> _Exercise prompt_: Could you reproduce, word for word, everything below from the line containing "left back paw: (1961, 49)" down to the line containing "left eye: (644, 180)", with both of those lines included and no others?

> _Data extract_:

- - -

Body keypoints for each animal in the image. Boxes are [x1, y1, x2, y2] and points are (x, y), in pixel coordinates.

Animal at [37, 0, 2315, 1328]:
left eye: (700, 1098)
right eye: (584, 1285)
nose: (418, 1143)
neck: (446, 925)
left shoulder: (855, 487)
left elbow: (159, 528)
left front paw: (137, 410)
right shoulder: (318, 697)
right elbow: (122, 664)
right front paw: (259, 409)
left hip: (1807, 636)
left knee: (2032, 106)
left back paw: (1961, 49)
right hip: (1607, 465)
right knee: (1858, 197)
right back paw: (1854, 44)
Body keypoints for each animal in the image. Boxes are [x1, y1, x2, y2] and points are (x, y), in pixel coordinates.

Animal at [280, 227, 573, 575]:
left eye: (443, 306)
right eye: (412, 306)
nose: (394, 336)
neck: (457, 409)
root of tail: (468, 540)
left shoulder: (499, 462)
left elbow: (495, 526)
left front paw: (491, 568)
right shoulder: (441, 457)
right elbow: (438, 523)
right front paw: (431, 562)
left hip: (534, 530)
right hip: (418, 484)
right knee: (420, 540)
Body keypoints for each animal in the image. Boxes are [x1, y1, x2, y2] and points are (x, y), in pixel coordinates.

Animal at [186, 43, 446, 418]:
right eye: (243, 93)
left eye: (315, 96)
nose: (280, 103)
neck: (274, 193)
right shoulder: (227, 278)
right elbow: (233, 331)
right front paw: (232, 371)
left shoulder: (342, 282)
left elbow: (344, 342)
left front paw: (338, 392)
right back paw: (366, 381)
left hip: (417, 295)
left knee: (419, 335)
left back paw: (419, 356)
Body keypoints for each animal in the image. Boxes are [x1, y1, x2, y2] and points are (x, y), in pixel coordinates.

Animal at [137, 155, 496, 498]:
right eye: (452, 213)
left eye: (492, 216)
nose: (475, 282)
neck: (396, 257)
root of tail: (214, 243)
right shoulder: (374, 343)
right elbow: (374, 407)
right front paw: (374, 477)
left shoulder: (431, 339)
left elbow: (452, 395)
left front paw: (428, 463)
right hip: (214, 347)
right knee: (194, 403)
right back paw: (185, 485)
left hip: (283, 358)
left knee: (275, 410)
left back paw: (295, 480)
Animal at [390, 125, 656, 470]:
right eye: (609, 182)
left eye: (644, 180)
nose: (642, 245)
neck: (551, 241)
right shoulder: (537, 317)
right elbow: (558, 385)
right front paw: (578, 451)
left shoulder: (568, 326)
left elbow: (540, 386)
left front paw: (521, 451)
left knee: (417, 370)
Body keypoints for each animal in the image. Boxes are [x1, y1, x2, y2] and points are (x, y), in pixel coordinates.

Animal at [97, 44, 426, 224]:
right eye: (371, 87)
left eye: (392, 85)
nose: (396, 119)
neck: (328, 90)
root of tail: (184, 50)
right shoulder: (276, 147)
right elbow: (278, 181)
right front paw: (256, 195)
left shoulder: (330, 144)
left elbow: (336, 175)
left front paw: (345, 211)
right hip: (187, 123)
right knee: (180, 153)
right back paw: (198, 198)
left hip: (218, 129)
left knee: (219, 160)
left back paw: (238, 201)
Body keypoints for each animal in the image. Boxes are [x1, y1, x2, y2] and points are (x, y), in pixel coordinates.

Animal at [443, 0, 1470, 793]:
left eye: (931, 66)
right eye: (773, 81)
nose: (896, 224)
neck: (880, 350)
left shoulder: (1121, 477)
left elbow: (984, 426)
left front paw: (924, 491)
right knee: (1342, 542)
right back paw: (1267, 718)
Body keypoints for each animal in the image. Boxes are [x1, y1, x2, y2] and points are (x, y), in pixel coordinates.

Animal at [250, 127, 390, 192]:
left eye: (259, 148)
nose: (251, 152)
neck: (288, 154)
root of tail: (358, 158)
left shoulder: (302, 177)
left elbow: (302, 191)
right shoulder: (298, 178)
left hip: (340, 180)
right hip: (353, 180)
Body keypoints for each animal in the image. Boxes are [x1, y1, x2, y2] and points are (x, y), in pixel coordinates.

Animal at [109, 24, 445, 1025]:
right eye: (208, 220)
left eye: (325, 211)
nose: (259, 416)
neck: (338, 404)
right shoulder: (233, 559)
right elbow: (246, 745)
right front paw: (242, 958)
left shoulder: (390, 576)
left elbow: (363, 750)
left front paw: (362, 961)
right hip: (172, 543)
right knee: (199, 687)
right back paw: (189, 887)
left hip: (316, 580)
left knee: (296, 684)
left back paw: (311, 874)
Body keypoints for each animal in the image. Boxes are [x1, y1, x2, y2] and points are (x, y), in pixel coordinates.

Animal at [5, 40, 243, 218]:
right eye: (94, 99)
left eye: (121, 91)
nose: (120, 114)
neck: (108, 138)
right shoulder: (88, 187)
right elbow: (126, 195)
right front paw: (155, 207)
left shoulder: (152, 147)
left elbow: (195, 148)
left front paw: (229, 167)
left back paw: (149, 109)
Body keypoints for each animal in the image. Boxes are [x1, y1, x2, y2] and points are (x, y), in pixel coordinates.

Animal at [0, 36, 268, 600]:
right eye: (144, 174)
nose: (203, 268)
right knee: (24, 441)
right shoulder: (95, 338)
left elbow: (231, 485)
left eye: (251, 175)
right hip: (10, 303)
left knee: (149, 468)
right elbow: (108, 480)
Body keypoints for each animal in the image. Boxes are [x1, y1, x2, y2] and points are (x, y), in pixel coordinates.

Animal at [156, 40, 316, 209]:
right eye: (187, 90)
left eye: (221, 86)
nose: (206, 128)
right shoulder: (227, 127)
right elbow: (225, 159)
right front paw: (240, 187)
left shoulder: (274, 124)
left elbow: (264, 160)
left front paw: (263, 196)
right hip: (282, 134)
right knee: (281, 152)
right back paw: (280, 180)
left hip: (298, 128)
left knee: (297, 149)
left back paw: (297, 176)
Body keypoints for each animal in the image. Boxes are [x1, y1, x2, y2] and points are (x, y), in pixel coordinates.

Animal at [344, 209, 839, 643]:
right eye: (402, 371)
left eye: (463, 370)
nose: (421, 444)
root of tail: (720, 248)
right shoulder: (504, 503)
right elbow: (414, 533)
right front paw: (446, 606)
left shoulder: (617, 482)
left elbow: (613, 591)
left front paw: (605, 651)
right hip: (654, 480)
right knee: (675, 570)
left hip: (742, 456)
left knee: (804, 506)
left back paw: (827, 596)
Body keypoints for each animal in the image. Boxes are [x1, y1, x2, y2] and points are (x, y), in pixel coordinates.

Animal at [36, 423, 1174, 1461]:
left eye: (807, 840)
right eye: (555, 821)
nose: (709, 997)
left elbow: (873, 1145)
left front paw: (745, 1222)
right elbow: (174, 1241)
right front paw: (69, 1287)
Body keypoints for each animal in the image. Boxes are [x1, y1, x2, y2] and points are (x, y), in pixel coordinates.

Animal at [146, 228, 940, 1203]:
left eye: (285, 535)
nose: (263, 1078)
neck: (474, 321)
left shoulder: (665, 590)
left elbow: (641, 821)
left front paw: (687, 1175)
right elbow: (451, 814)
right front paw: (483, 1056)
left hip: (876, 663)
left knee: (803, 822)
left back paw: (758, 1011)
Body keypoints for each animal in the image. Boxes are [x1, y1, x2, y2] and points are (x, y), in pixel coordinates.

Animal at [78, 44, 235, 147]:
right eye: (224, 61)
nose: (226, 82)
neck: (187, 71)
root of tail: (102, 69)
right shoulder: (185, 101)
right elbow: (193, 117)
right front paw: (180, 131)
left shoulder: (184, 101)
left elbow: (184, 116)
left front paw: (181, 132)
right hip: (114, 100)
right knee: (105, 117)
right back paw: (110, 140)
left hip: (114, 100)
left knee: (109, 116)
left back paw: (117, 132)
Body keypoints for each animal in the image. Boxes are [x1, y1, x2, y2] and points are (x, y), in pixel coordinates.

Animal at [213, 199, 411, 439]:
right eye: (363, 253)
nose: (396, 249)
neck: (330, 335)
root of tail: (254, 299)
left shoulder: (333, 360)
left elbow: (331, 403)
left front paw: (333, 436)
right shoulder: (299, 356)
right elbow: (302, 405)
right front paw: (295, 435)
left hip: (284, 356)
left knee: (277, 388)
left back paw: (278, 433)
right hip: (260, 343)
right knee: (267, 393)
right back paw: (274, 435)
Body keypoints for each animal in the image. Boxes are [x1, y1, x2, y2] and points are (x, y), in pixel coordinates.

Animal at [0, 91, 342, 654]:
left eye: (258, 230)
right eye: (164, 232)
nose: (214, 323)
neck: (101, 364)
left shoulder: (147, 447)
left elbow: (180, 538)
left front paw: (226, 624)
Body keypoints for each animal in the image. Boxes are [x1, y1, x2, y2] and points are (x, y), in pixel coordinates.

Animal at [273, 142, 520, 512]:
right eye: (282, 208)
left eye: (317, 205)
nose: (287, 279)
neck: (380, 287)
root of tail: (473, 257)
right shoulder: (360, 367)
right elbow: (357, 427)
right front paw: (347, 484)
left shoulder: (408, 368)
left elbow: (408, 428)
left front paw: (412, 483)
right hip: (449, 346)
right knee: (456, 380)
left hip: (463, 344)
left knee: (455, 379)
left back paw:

- - -

> _Response box_:
left back paw: (1961, 49)
right hip: (1607, 465)
right knee: (1858, 197)
right back paw: (1854, 44)
Body keypoints for each animal in the image. Boxes are [x1, y1, x2, y2] and points are (x, y), in pixel coordinates.

Animal at [280, 227, 573, 575]:
left eye: (443, 306)
right eye: (412, 306)
nose: (394, 336)
neck: (457, 409)
root of tail: (468, 540)
left shoulder: (499, 462)
left elbow: (495, 526)
left front paw: (491, 568)
right shoulder: (441, 457)
right elbow: (438, 523)
right front paw: (431, 562)
left hip: (534, 530)
right hip: (418, 484)
right knee: (420, 540)
Body keypoints for each animal in the image. Boxes are [x1, y1, x2, y2] and points are (x, y), in pixel coordinates.

Animal at [186, 43, 446, 418]:
right eye: (243, 93)
left eye: (315, 96)
nose: (280, 103)
neck: (274, 193)
right shoulder: (227, 278)
right elbow: (233, 331)
right front paw: (232, 371)
left shoulder: (342, 282)
left elbow: (344, 342)
left front paw: (338, 392)
right back paw: (366, 381)
left hip: (417, 295)
left knee: (419, 335)
left back paw: (419, 356)
Body keypoints for each animal in the image. Boxes are [x1, y1, x2, y2] and points are (x, y), in pixel coordinates.

Animal at [137, 155, 496, 498]:
right eye: (452, 213)
left eye: (492, 216)
nose: (475, 282)
neck: (396, 257)
root of tail: (214, 243)
right shoulder: (374, 343)
right elbow: (374, 407)
right front paw: (374, 477)
left shoulder: (431, 339)
left elbow: (452, 395)
left front paw: (428, 463)
right hip: (214, 347)
right knee: (194, 403)
right back paw: (185, 485)
left hip: (283, 358)
left knee: (275, 410)
left back paw: (295, 480)
Animal at [390, 125, 656, 470]:
right eye: (609, 182)
left eye: (644, 180)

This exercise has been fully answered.